"The arch of history is long, but it bends toward justice." Martin Luther King made that once rather obscure line world famous. It is indeed eloquent, perhaps a little too eloquent. For its sentiments are rather too comforting, inasmuch as they are not true. Would that they were. We would not have the solemn responsibilities bequeathed to us by our common human endowments.
History marches on. But the course is squiggly. The direction is variable. And there is no mystically ordained lean or destination. No, it has to be pulled, and pulled hard, because the enemies of justice are always jerking it over to another track.
Examples of this inconstancy of direction abound in history. There is not just one long road which leads only toward justice. Instead, there are extended stretches of time when all the movement seems permanently progressive, as there are times when everything seems headed irrevocably in reverse. Those are not intrinsic characteristics of our experience, but simply the way in which they come dressed. It is usually the moments of change which most dramatically inform our appreciation of the times in which we live.
Although Lincoln was always personally opposed to the institution of slavery and morally repulsed by it, he was far more temperate on the subject as he campaigned for president, and even after he first was elected. He tried to deflect and defuse the secessionist movement by relying on his legal obligation as President to follow the Constitution, which permitted slave holding in those states wherein it was already the practice. But the press and prosecution of the Civil War, along with the ever growing abolitionist movement and spreading sentiment cleared the path not only for preservation of the Union, but the rapid adoption of the 13th Amendment and the end of slavery everywhere within it.
Similarly, FDR came into office without a significantly different prescription for resurrecting the moribund national economy than that which the Hoover administration had been recommending. Indeed, FDR campaigned as a balanced budget advocate.

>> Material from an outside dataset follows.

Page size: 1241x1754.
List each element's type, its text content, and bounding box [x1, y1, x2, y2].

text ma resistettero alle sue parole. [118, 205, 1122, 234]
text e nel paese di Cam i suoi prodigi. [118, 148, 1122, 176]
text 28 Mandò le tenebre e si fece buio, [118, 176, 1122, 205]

But by the time he took office, the deepening crisis, together with an avalanche of increasingly serious and sometimes violent protest movements, swung wide the door for new ideas, new approaches, and the New Deal writ large itself.

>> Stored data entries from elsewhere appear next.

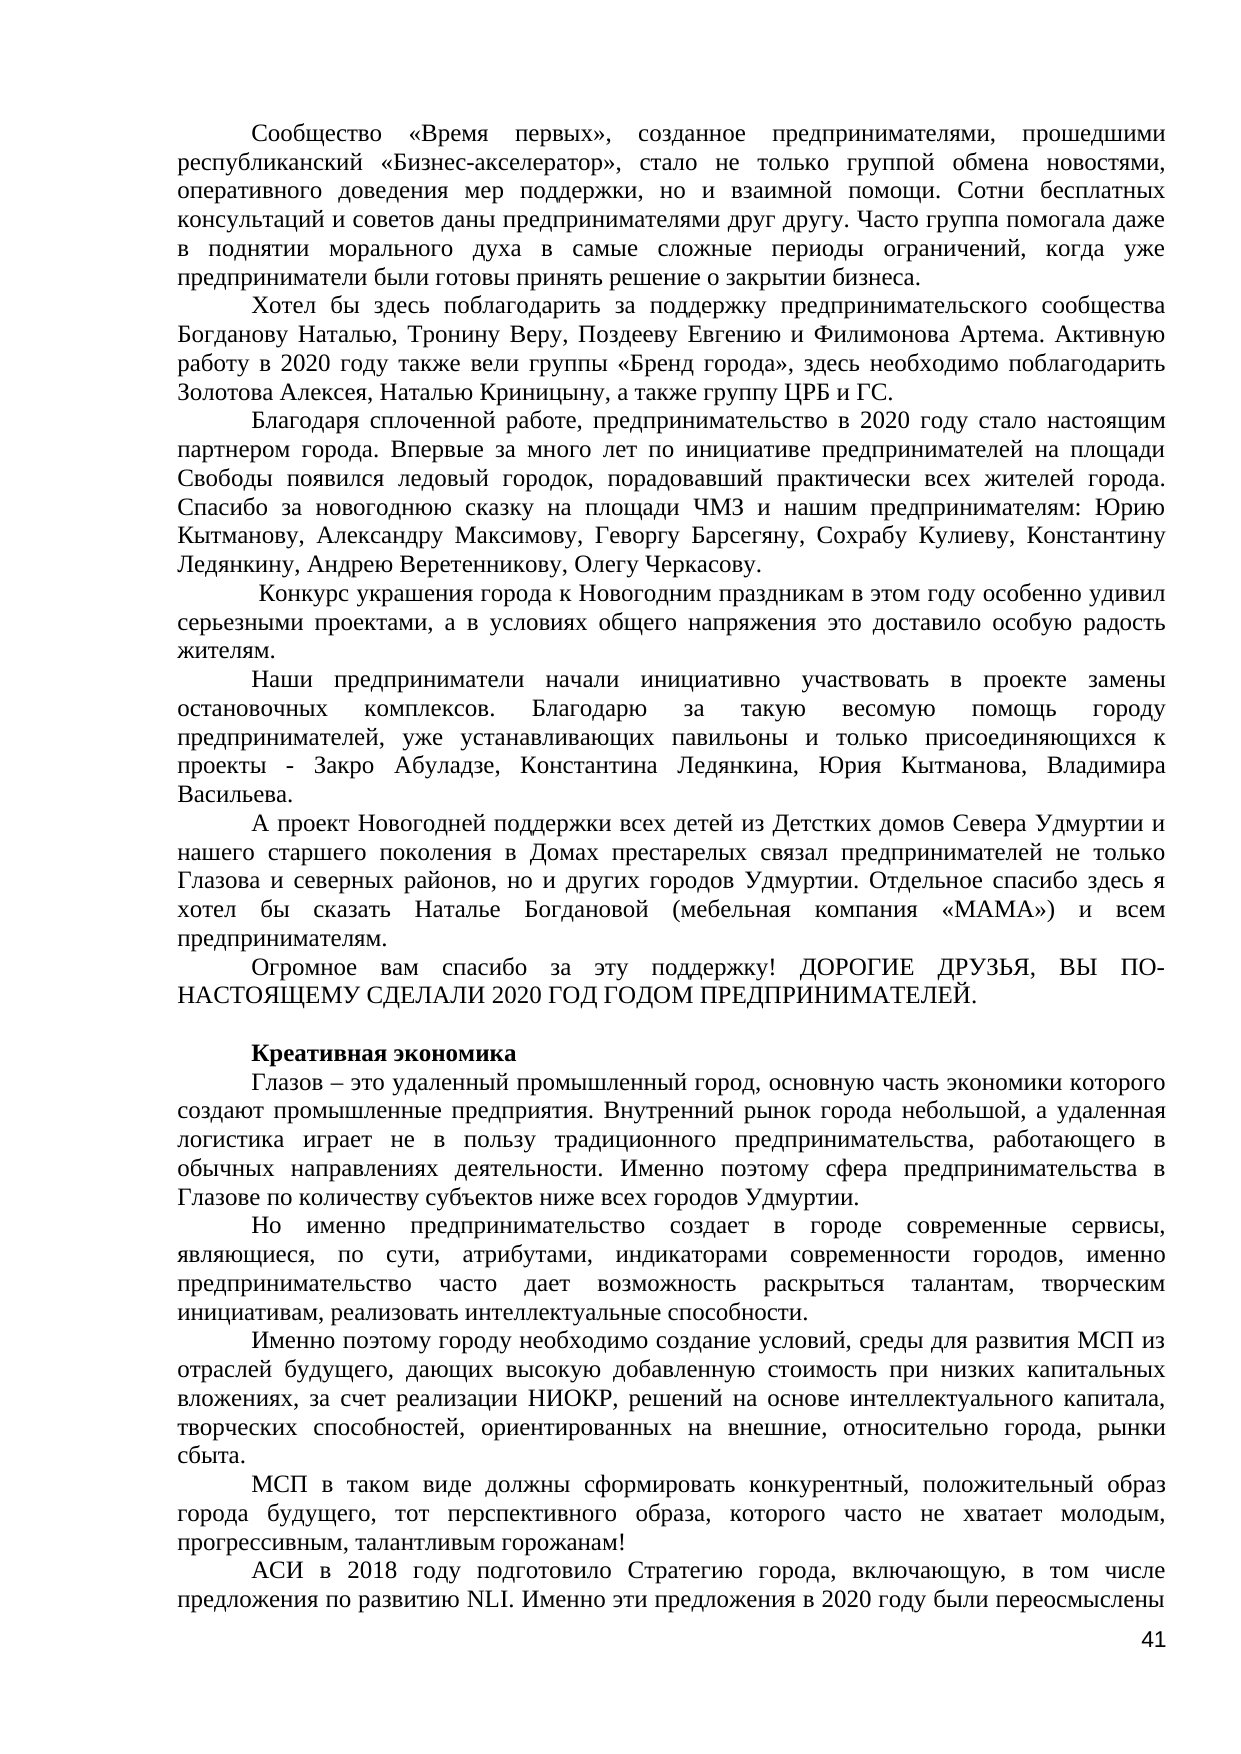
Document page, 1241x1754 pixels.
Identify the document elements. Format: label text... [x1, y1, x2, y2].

text Огромное вам спасибо за эту поддержку! ДОРОГИЕ ДРУЗЬЯ, ВЫ ПО-НАСТОЯЩЕМУ СДЕЛАЛИ 2020 ГОД ГОДОМ ПРЕДПРИНИМАТЕЛЕЙ. [177, 952, 1166, 1009]
text Креативная экономика [177, 1038, 1166, 1067]
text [177, 1556, 1166, 1613]
text Конкурс украшения города к Новогодним праздникам в этом году особенно удивил серьезными проектами, а в условиях общего напряжения это доставило особую радость жителям. [177, 578, 1166, 664]
text Благодаря сплоченной работе, предпринимательство в 2020 году стало настоящим партнером города. Впервые за много лет по инициативе предпринимателей на площади Свободы появился ледовый городок, порадовавший практически всех жителей города. Спасибо за новогоднюю сказку на площади ЧМЗ и нашим предпринимателям: Юрию Кытманову, Александру Максимову, Геворгу Барсегяну, Сохрабу Кулиеву, Константину Ледянкину, Андрею Веретенникову, Олегу Черкасову. [177, 406, 1166, 578]
text Именно поэтому городу необходимо создание условий, среды для развития МСП из отраслей будущего, дающих высокую добавленную стоимость при низких капитальных вложениях, за счет реализации НИОКР, решений на основе интеллектуального капитала, творческих способностей, ориентированных на внешние, относительно города, рынки сбыта. [177, 1326, 1166, 1469]
text Наши предприниматели начали инициативно участвовать в проекте замены остановочных комплексов. Благодарю за такую весомую помощь городу предпринимателей, уже устанавливающих павильоны и только присоединяющихся к проекты - Закро Абуладзе, Константина Ледянкина, Юрия Кытманова, Владимира Васильева. [177, 664, 1166, 808]
text Сообщество «Время первых», созданное предпринимателями, прошедшими республиканский «Бизнес-акселератор», стало не только группой обмена новостями, оперативного доведения мер поддержки, но и взаимной помощи. Сотни бесплатных консультаций и советов даны предпринимателями друг другу. Часто группа помогала даже в поднятии морального духа в самые сложные периоды ограничений, когда уже предприниматели были готовы принять решение о закрытии бизнеса. [177, 118, 1166, 291]
text МСП в таком виде должны сформировать конкурентный, положительный образ города будущего, тот перспективного образа, которого часто не хватает молодым, прогрессивным, талантливым горожанам! [177, 1469, 1166, 1556]
text Но именно предпринимательство создает в городе современные сервисы, являющиеся, по сути, атрибутами, индикаторами современности городов, именно предпринимательство часто дает возможность раскрыться талантам, творческим инициативам, реализовать интеллектуальные способности. [177, 1211, 1166, 1326]
text Хотел бы здесь поблагодарить за поддержку предпринимательского сообщества Богданову Наталью, Тронину Веру, Поздееву Евгению и Филимонова Артема. Активную работу в 2020 году также вели группы «Бренд города», здесь необходимо поблагодарить Золотова Алексея, Наталью Криницыну, а также группу ЦРБ и ГС. [177, 291, 1166, 406]
text Глазов – это удаленный промышленный город, основную часть экономики которого создают промышленные предприятия. Внутренний рынок города небольшой, а удаленная логистика играет не в пользу традиционного предпринимательства, работающего в обычных направлениях деятельности. Именно поэтому сфера предпринимательства в Глазове по количеству субъектов ниже всех городов Удмуртии. [177, 1067, 1166, 1211]
text А проект Новогодней поддержки всех детей из Детстких домов Севера Удмуртии и нашего старшего поколения в Домах престарелых связал предпринимателей не только Глазова и северных районов, но и других городов Удмуртии. Отдельное спасибо здесь я хотел бы сказать Наталье Богдановой (мебельная компания «МАМА») и всем предпринимателям. [177, 808, 1166, 952]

I will skip over the period of agitation and change of the sixties we all know about, and that was somewhat obliquely referenced in the title to this post. Instead, it is more important to look with eyes wide open at the situation today. We see the transition Obama is making from would-be partner with the predatory powerful back to a promotion of policy initiatives aimed at realizing a desperately needed progressive approach to the problems of the day. We also see the nascent spark of life returning to a left-of-center oriented movement of the type which holds the potential to fuel a turn and ride back in the direction of justice. We should not let it stall or be driven into a ditch.